Благородные люди отзывчивы! Тысяча благодарностей. Сегодня утром получил Ваш почтовый перевод. Ваше сердце для меня отныне выше всяких похвал.
Ж. Каролан».
ГЛАВА XI
ВИДЕНИЕ
Через несколько дней Шелтон получил от Антонии письмо, наполнившее его радостным волнением:
«…Тетя Шарлотта чувствует себя несравненно лучше, и потому мама думает, что мы можем вернуться домой. Ура! Только она говорит, что мы с Вами должны по-прежнему соблюдать условие, о котором договорились, и не встречаться до июля. Быть так близко и в то же время находить в себе силы, чтобы не встречаться, — в этом есть какая-то прелесть… Все англичане уже уехали. И здесь стало так пусто! А люди здесь такие нелепые — все иностранцы — и какие-то скучные. Ах, Дик, как чудесно, когда есть идеал и можно к нему стремиться! Напишите мне немедленно в отель «Бруэрс» и скажите, что Вы со мной согласны… Мы приезжаем в воскресенье, в половине восьмого, на вокзал Чэринг-Кросс; два дня проживем в отеле «Бруэрс», а во вторник отправимся в Холм-Окс…
Всегда Ваша Антония».
«Завтра! — пронеслось у него в голове. — Она приезжает завтра!» — И, позабыв о недоеденном завтраке, Шелтон выскочил на улицу, чтобы пройтись и немного успокоиться.
Близ площади, на которой он жил, начиналась одна из трущоб, какие все еще можно встретить рядом! с самыми фешенебельными кварталами, и здесь внимание Шелтона привлекла кучка любопытных, собравшихся поглазеть на дерущихся собак; Одной из них приходилось плохо, и Шелтон стал озираться по сторонам, ища глазами полисмена, ибо на улице была грязь, а он, как всякий благовоспитанный англичанин, испытывал ужас при одной мысли, что может привлечь к себе внимание даже вполне благовидным поступком. Полисмен стоял поблизости, наблюдая за тем, чтобы драка велась по всем правилам, и Шелтон попросил его вмешаться. В ответ на это полисмен заявил, что лучше бы ему не выводить на улицу такого задиристого пса, и посоветовал окатить дерущихся собак холодной водой.

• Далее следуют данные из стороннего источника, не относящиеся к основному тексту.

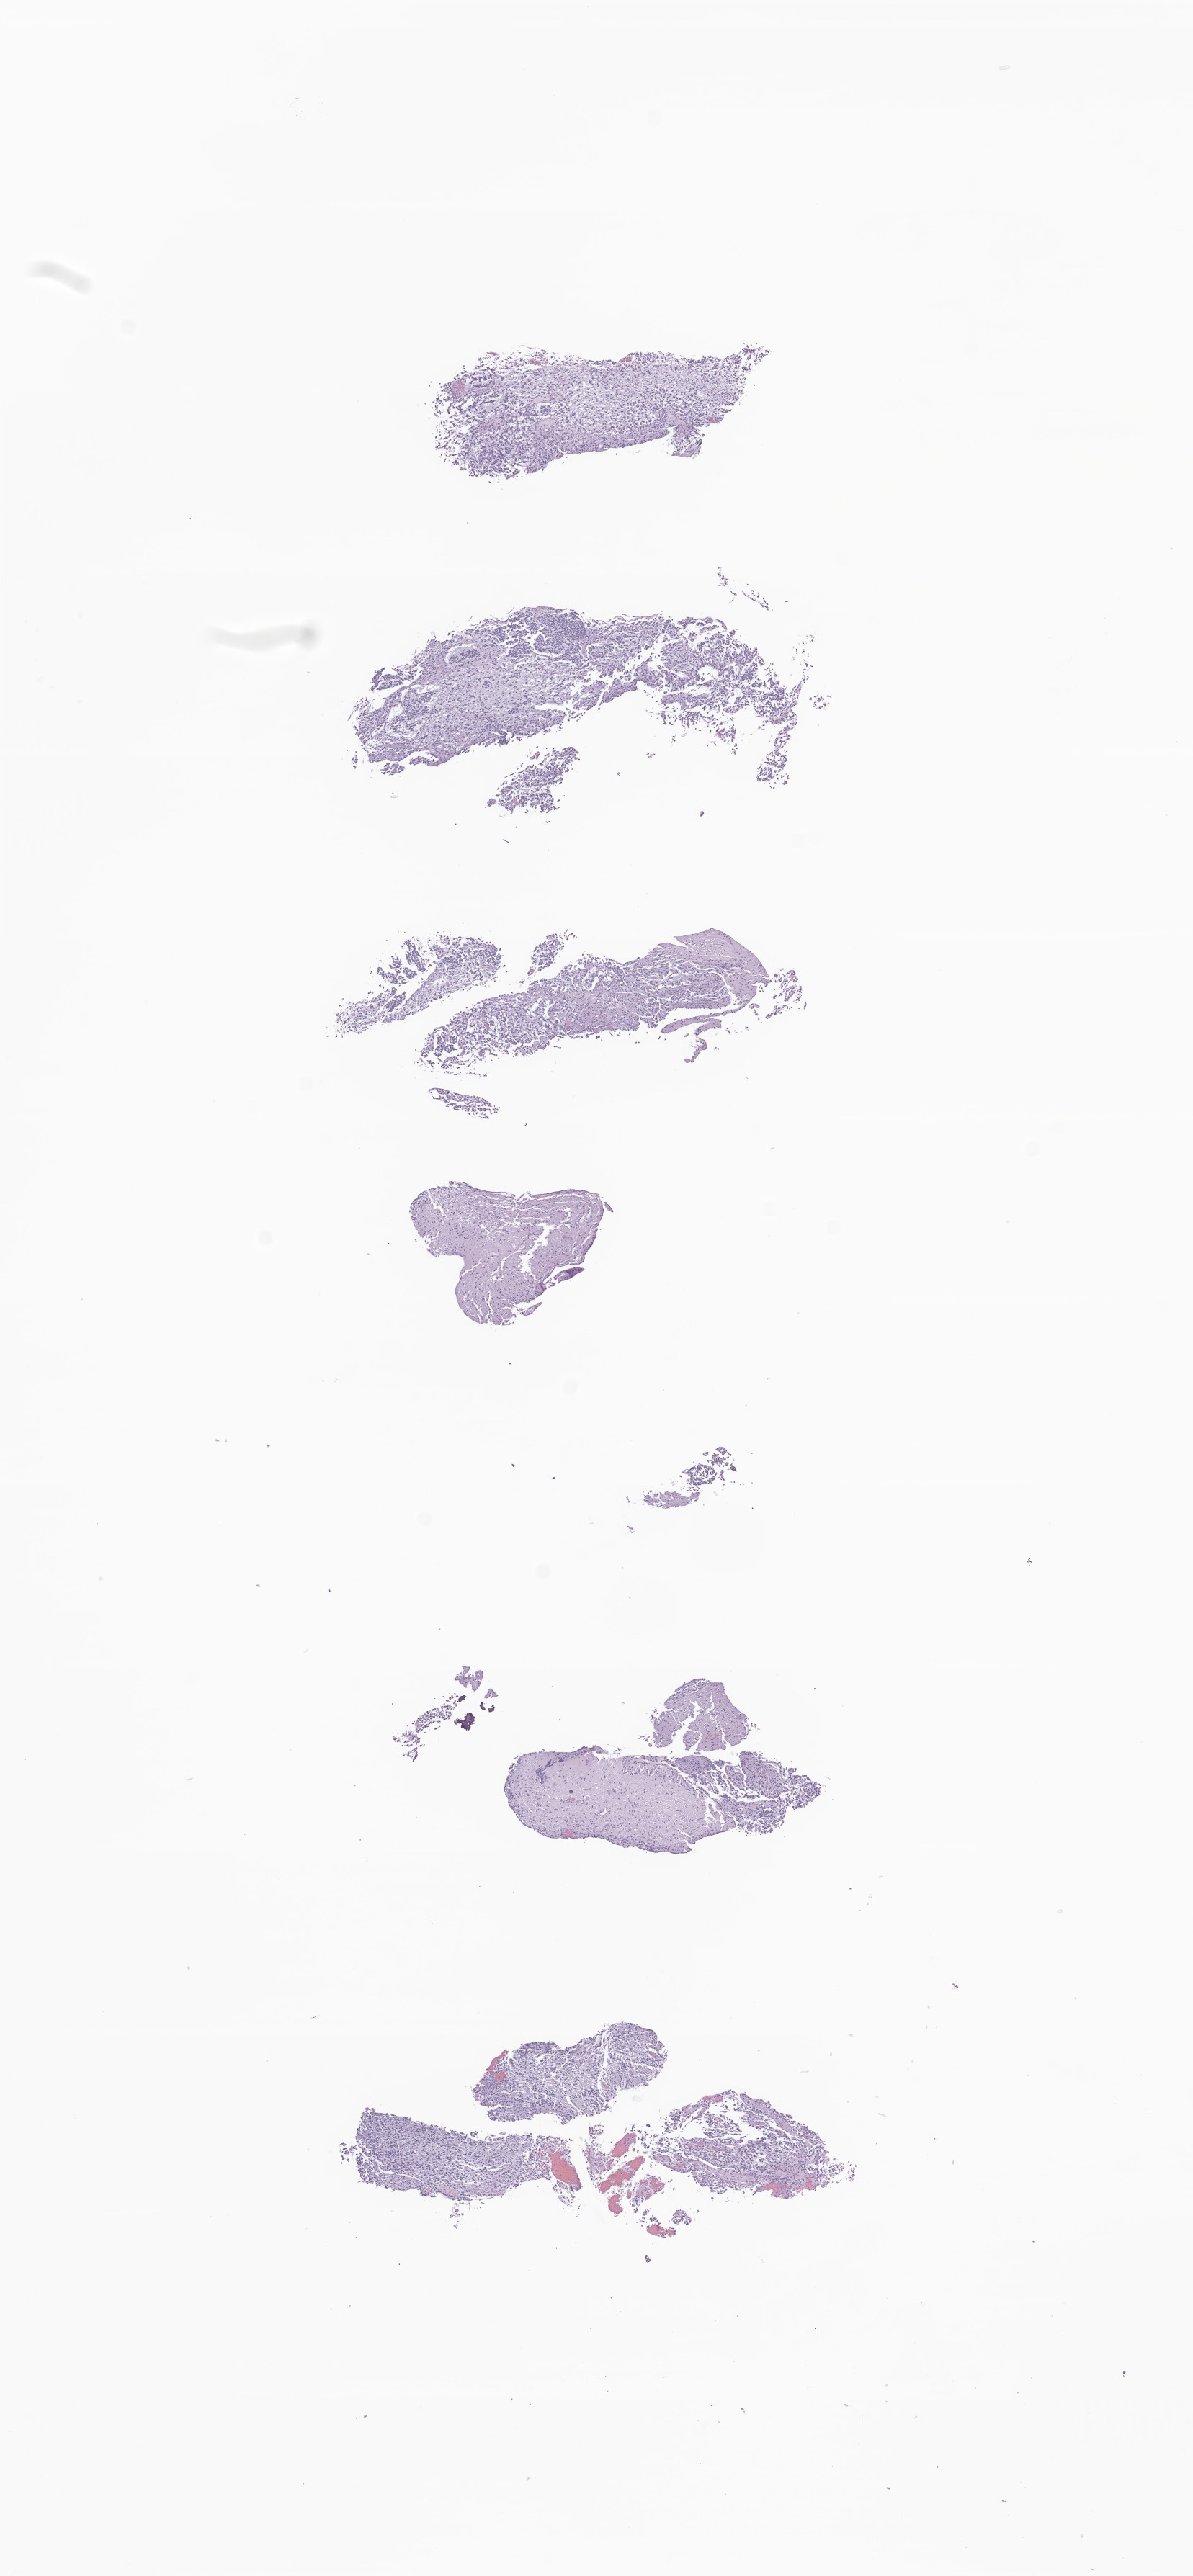
Haematoxylin and eosin whole-slide image of tumor tissue from the brain stem, low-resolution overview of the scanned area, about 7.0 x 15.1 mm; formalin-fixed paraffin-embedded section. Female patient, age 106 months (8 years 10 months).
- diagnosis (ICD-O-3 morphology term): Glioma, malignant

— Но это вовсе не мой пес, — сказал Шелтон.
— Так чего же вы беспокоитесь? — заметил явно удивленный полисмен.
Шелтон обратился к стоявшему вокруг простонародью, прося кого-нибудь разнять собак. Но все боялись, что собаки искусают их.
— Не стал бы я, на вашем месте, ввязываться в это дело, — сказал один из них.
— Ну и дрянь же этот пес!
И Шелтону пришлось забыть о своей респектабельности; выпачкав брюки и перчатки, сломав зонтик и уронив в грязь шляпу, он сумел наконец разнять собак. Когда все было кончено, кто-то из простонародья с пристыженным видом сказал:
— Вот уж никогда бы не подумал, что вы сможете с ними справиться, сэр.
Как и все пассивные натуры, Шелтон приходил в самое сильное возбуждение, когда все уже оставалось позади.
— А чтоб вас всех! — разразился он. — Нельзя же стоять и смотреть, как гибнет собака.
И, приспособив носовой платок вместо цепочки, он зашагал прочь, ведя за собой покалеченного пса и бросая на безобидных прохожих грозные взгляды. Теперь, когда он дал выход своим чувствам, Шелтон считал себя вправе строго судить о людях, с которыми ему пришлось столкнуться на улице.